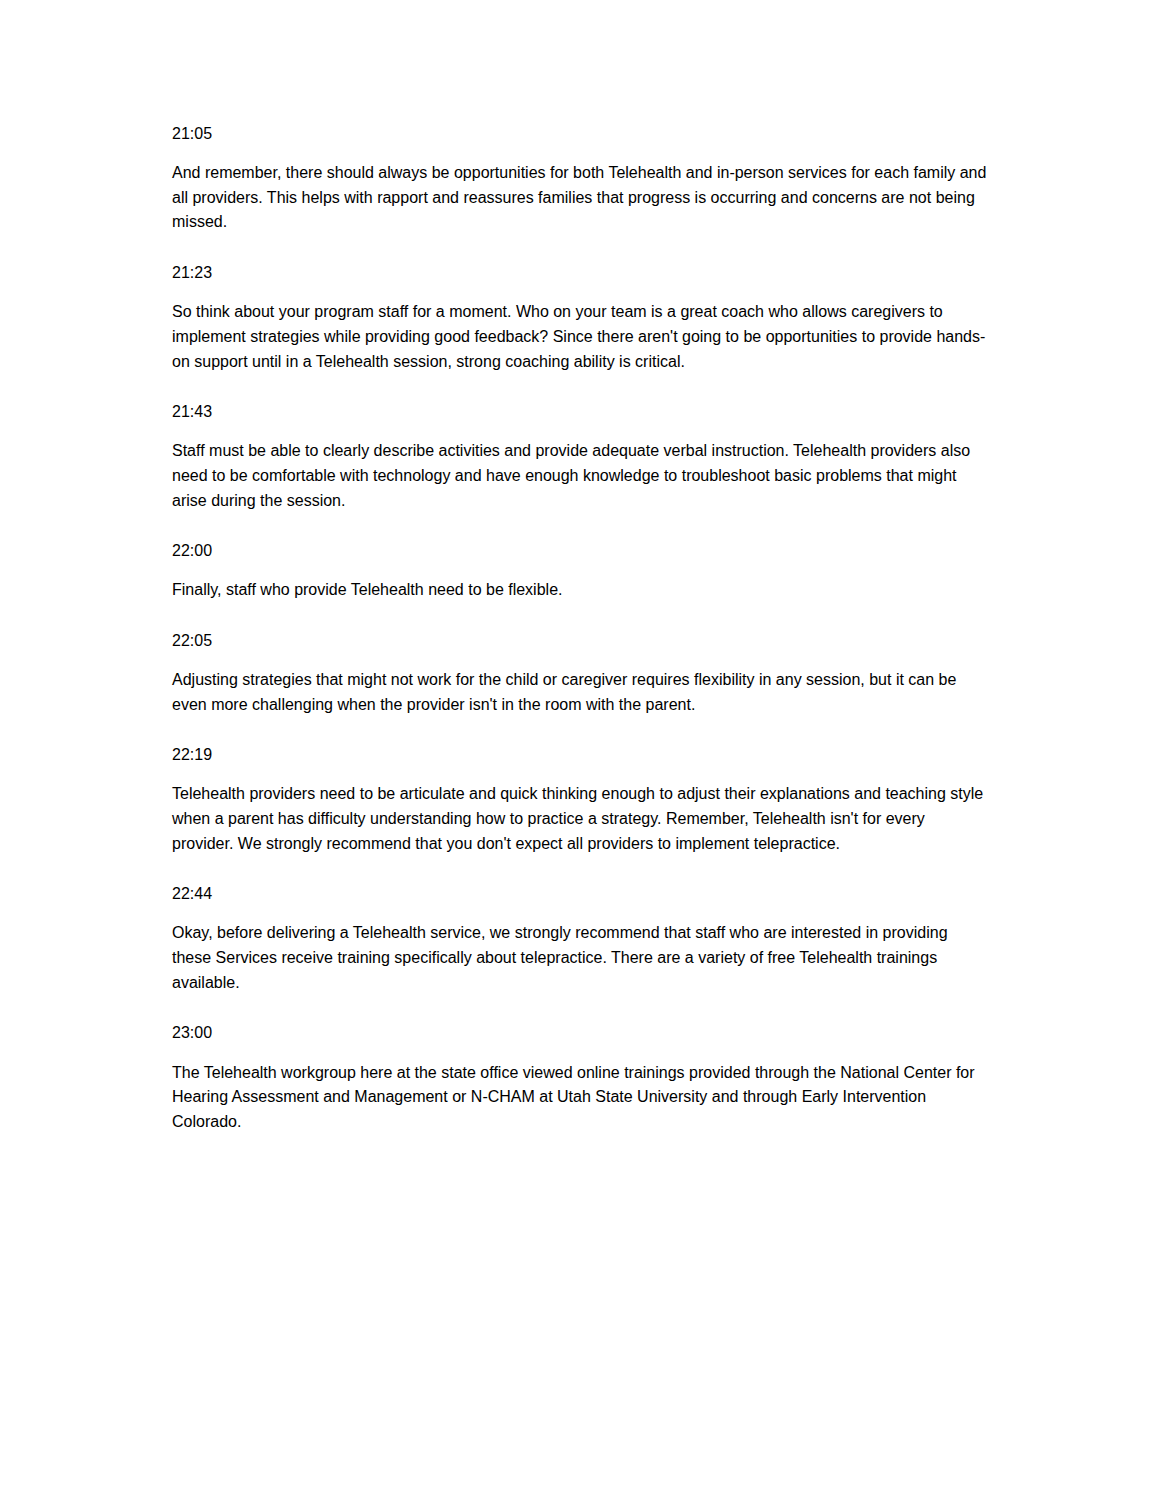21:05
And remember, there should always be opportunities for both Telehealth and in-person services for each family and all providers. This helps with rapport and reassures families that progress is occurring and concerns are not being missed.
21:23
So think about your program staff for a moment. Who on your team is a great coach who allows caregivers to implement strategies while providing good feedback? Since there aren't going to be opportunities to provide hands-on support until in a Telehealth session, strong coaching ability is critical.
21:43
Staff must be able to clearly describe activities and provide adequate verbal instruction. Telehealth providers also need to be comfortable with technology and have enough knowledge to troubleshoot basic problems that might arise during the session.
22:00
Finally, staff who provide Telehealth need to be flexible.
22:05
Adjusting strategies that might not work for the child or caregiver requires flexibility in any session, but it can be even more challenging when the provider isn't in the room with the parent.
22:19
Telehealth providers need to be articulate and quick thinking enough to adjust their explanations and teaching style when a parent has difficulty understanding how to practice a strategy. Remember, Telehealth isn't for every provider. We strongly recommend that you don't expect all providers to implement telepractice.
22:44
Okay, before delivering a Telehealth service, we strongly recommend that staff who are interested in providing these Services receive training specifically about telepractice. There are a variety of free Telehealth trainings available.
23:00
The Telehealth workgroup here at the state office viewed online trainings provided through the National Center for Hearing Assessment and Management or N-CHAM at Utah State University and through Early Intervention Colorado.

==

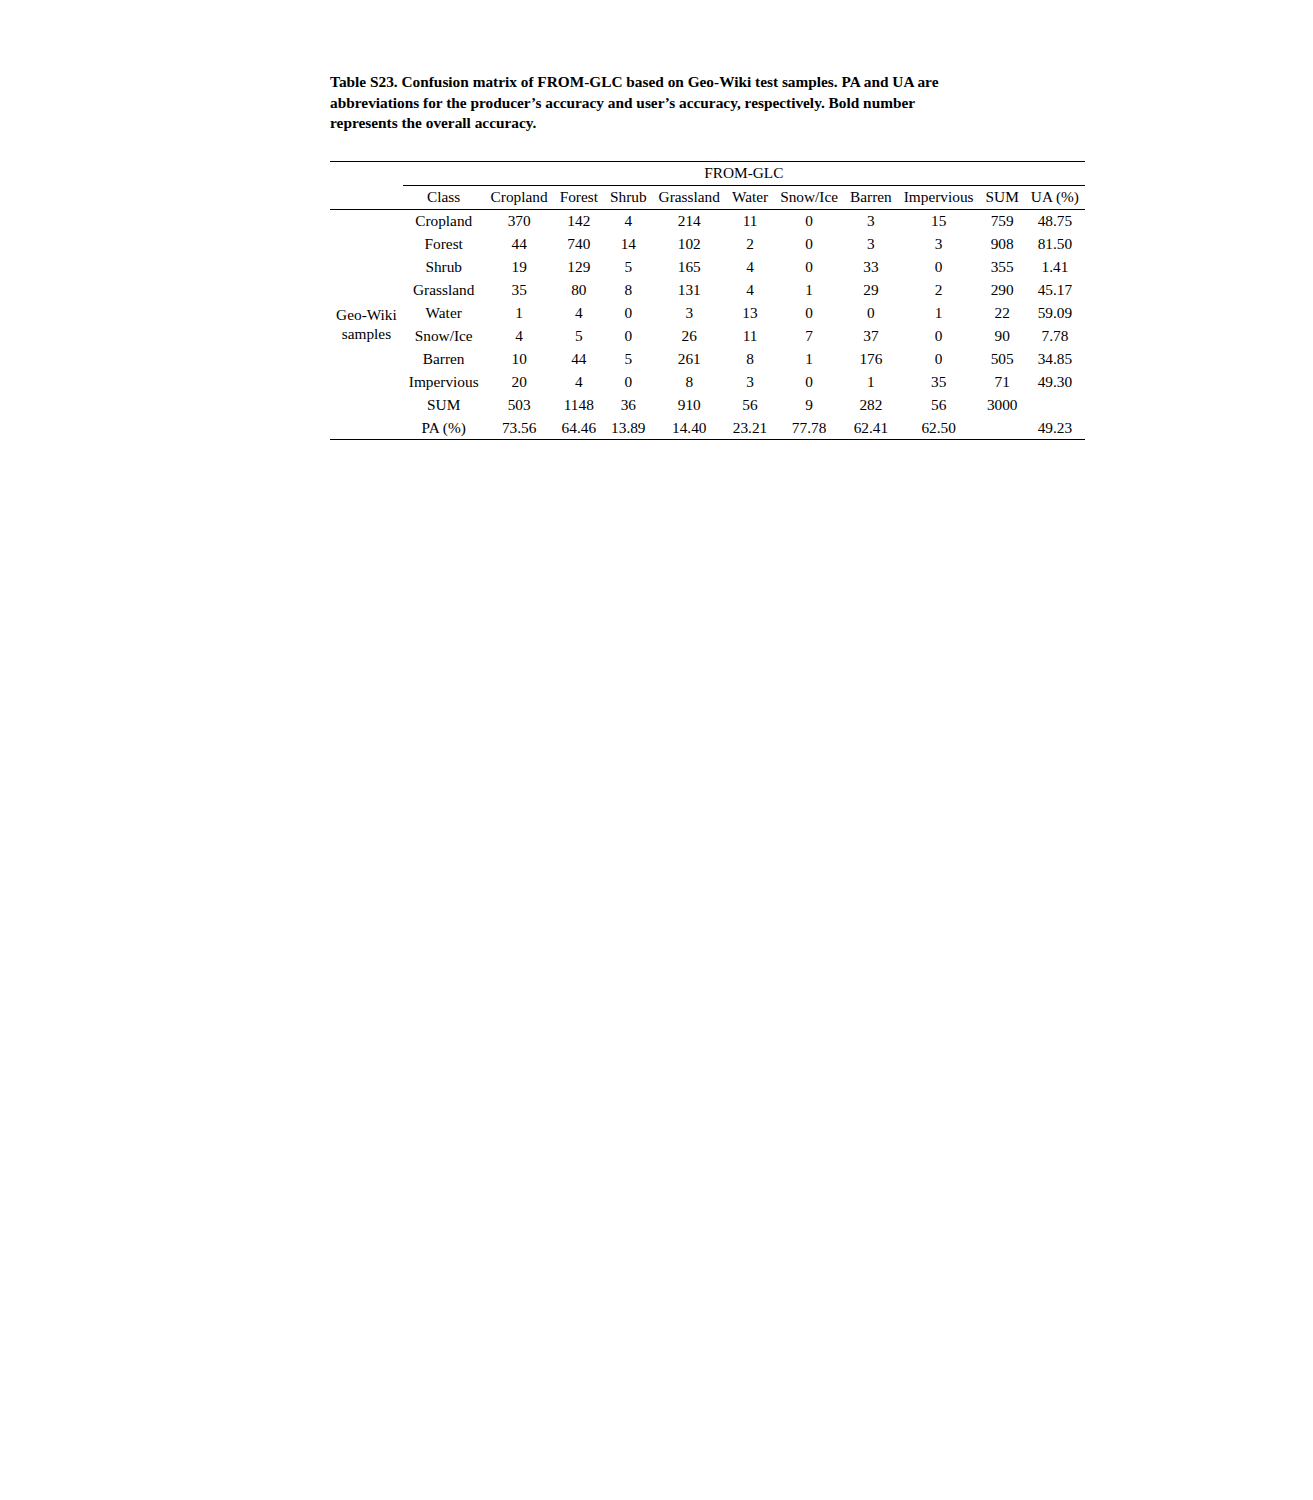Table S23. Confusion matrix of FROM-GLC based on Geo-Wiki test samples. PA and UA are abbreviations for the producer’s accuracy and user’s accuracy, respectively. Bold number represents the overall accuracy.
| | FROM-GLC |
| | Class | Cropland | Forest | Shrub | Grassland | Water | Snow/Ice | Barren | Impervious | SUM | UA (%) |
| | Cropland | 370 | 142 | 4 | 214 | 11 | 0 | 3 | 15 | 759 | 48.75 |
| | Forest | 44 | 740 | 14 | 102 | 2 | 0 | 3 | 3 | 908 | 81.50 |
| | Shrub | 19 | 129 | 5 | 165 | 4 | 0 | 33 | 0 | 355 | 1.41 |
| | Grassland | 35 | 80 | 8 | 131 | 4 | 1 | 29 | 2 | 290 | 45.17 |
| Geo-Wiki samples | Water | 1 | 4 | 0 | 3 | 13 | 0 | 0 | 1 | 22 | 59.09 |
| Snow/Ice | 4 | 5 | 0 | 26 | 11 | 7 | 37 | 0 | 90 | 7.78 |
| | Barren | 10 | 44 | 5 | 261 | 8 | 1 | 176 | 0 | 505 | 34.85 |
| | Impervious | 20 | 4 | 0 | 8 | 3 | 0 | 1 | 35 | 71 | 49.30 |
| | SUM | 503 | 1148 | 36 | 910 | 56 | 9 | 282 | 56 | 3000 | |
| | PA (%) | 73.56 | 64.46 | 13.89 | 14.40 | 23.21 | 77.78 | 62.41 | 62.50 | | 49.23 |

Problem details: Retype only this portion of the data above: the line containing "Okay, before delivering", the line containing "The Telehealth workgroup", and all lines between them, exactly.

Solution below:
Okay, before delivering a Telehealth service, we strongly recommend that staff who are interested in providing these Services receive training specifically about telepractice. There are a variety of free Telehealth trainings available.
23:00
The Telehealth workgroup here at the state office viewed online trainings provided through the National Center for Hearing Assessment and Management or N-CHAM at Utah State University and through Early Intervention Colorado.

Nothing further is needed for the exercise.